En El blues de Beale Street impera una melancolía colorista. Los morosos y ceremoniales movimientos de la cámara dotan de un aura sacramental la existencia de los amantes, que, en una escena que parece salida de Los paraguas de Cherburgo, pasean bajo la lluvia, por el Greenwich Village, componiendo una romántica oda tricolor: él de verde, ella de amarillo, el paraguas, rojo profundo. En el extremo cálido de la película, Jenkins toma como mandamiento el elogio de Baldwin a la belleza trascendental de la experiencia amorosa. “El cuerpo de la persona amada es siempre un misterio, no importa lo bien que se conozca: es el envoltorio mutable que contiene el más hondo enigma de la propia vida”, escribe el novelista que acompañó a Malcolm X y Martin Luther King en la lucha por los derechos civiles, antes de exiliarse y morir en Francia.

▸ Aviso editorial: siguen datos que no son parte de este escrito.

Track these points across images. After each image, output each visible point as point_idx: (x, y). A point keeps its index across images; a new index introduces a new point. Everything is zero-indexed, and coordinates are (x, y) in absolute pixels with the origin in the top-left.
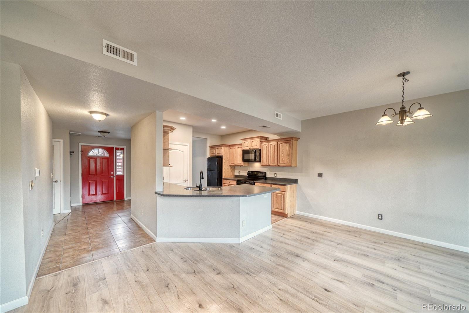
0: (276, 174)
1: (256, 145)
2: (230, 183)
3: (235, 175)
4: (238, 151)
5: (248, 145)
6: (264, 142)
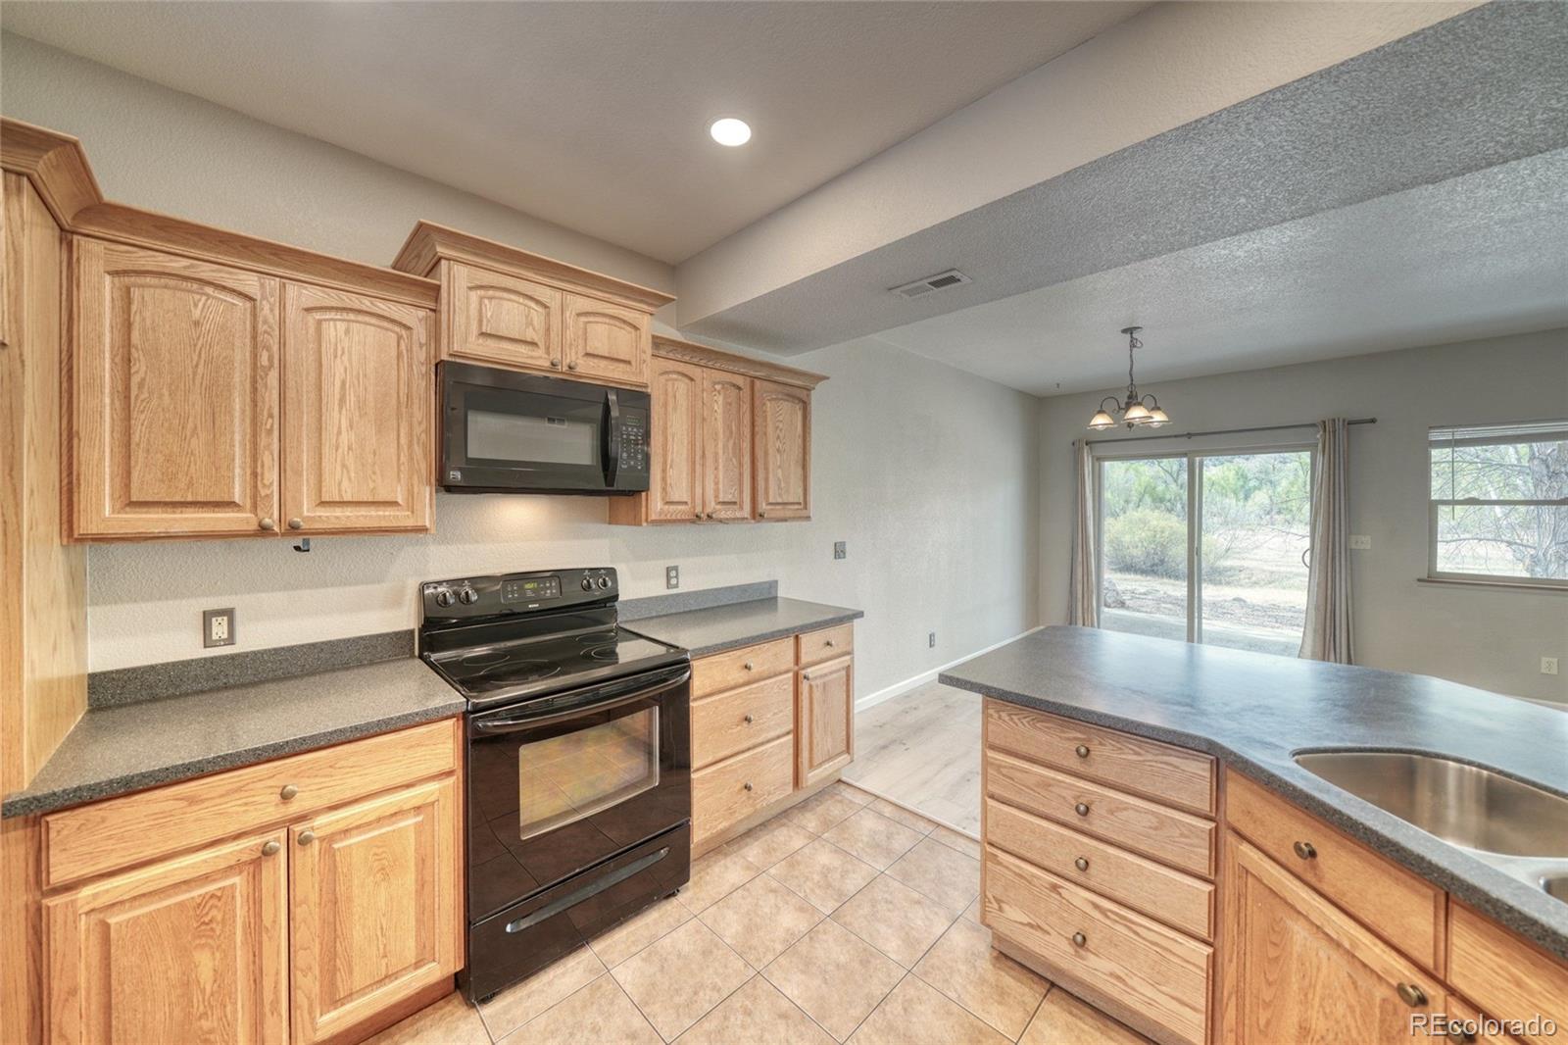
1: (624, 355)
2: (302, 803)
3: (99, 681)
4: (339, 348)
5: (531, 328)
6: (672, 348)
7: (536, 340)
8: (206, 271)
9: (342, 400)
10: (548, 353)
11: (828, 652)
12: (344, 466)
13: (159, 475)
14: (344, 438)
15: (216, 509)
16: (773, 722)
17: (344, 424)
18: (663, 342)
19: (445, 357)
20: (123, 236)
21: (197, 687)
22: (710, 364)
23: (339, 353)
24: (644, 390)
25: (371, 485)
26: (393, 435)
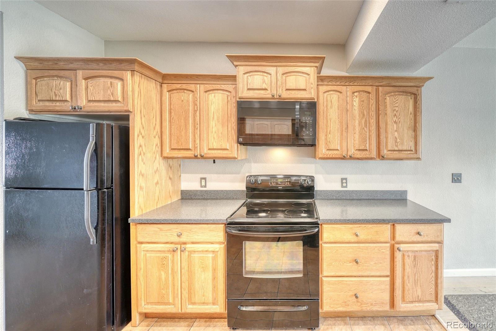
0: (346, 179)
1: (303, 87)
2: (183, 239)
3: (183, 192)
4: (212, 102)
5: (264, 83)
6: (330, 80)
7: (266, 88)
8: (184, 86)
9: (213, 118)
10: (271, 92)
11: (418, 238)
12: (214, 138)
13: (176, 142)
14: (214, 130)
15: (187, 151)
16: (375, 268)
17: (214, 125)
18: (324, 78)
19: (238, 100)
20: (170, 82)
21: (199, 198)
22: (351, 84)
23: (213, 103)
24: (313, 101)
25: (221, 143)
26: (226, 127)
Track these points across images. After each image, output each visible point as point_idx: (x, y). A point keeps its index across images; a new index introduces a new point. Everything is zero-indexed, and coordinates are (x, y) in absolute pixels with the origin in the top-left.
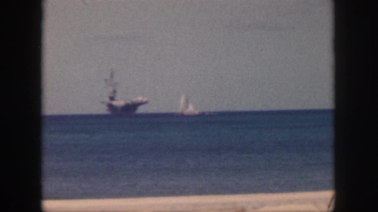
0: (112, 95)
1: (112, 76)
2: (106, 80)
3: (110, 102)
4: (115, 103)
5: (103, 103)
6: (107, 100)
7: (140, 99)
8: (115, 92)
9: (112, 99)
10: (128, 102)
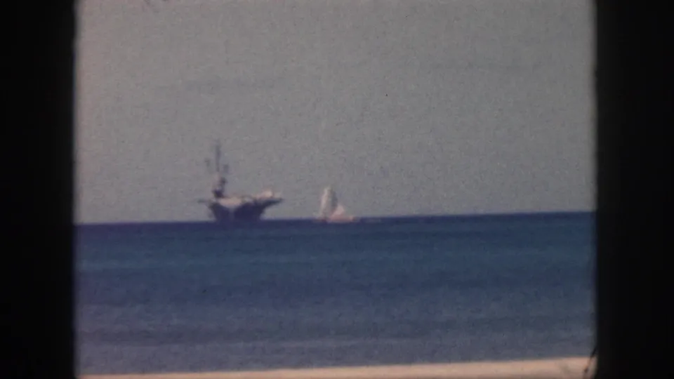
0: (218, 188)
1: (218, 154)
2: (208, 162)
3: (214, 200)
4: (224, 202)
5: (201, 201)
6: (210, 196)
7: (268, 194)
8: (223, 182)
9: (219, 194)
10: (248, 200)
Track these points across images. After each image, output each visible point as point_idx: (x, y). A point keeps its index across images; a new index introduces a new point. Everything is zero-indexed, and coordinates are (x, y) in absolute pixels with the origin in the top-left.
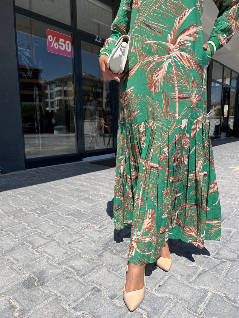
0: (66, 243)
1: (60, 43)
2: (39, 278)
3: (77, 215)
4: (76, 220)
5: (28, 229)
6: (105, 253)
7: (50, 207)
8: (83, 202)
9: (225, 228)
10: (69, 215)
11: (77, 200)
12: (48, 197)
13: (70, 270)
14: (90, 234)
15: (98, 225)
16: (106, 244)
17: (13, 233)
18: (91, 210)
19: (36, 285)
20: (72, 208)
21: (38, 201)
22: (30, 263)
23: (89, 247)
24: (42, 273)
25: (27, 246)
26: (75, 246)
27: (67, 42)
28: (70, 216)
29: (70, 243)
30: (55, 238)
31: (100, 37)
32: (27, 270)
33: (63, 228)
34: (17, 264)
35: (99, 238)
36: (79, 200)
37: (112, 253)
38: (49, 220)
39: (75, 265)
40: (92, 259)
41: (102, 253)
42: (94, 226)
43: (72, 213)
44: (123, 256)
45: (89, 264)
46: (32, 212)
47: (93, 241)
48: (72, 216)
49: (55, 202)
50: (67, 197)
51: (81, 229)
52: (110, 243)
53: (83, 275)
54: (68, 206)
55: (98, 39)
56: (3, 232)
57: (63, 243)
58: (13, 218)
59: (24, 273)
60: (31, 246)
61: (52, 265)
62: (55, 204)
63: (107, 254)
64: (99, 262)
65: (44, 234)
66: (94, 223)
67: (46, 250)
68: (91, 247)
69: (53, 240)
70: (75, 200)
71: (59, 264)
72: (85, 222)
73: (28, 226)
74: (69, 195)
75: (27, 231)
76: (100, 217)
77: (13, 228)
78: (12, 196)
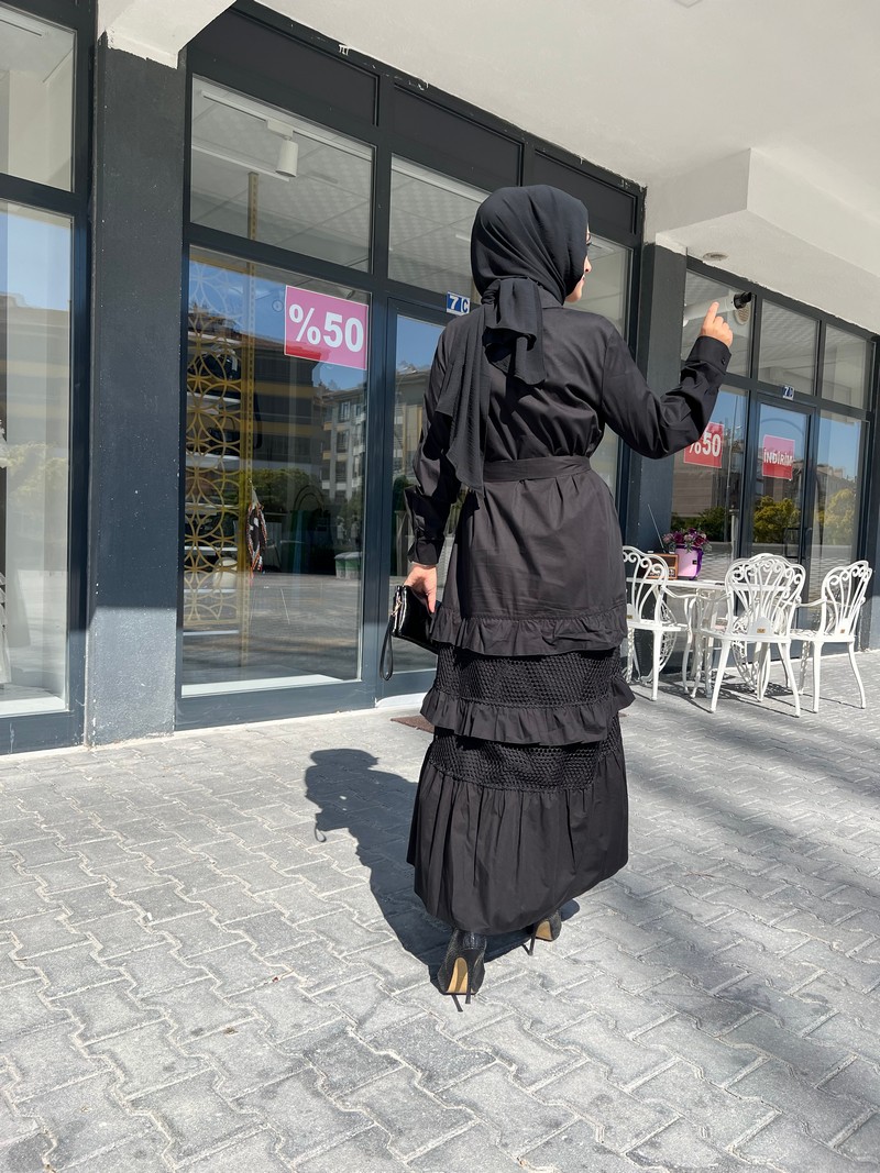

Una maquinaria de opresión
Luego, en el extremo aciago de El blues de Beale Street, Jenkins no esconde las miserias de la eficaz maquinaria de opresión racial a la que se enfrentan Tish y Fonny, ella embarazada, él encarcelado por una violación que jamás cometió. En el collage impresionista y agridulce que da forma al filme, tienen un rol relevante la violencia policial, el encarcelamiento como salvaje método de opresión, y un sistema de justicia encargado de garantizar el sometimiento, y no la libertad, de los ciudadanos más vulnerables. Una realidad que palpita de forma punzante en las visitas de Tish (una resplandeciente KiKi Layne) al encarcelado Fonny (Stephan James, un nuevo y deslumbrante descubrimiento para la colección de hombres sensibles del cine de Jenkins). Más aun que el progresivo embarazo de la chica, es el semblante crecientemente derrotado del chico lo que ordena la infausta cronología de los acontecimientos. Un tiempo estancado que intenta avanzar pero que, como reveló Baldwin y ahora certifica Jenkins, no consigue escapar de la perenne injusticia infligida sobre el pueblo afroamericano.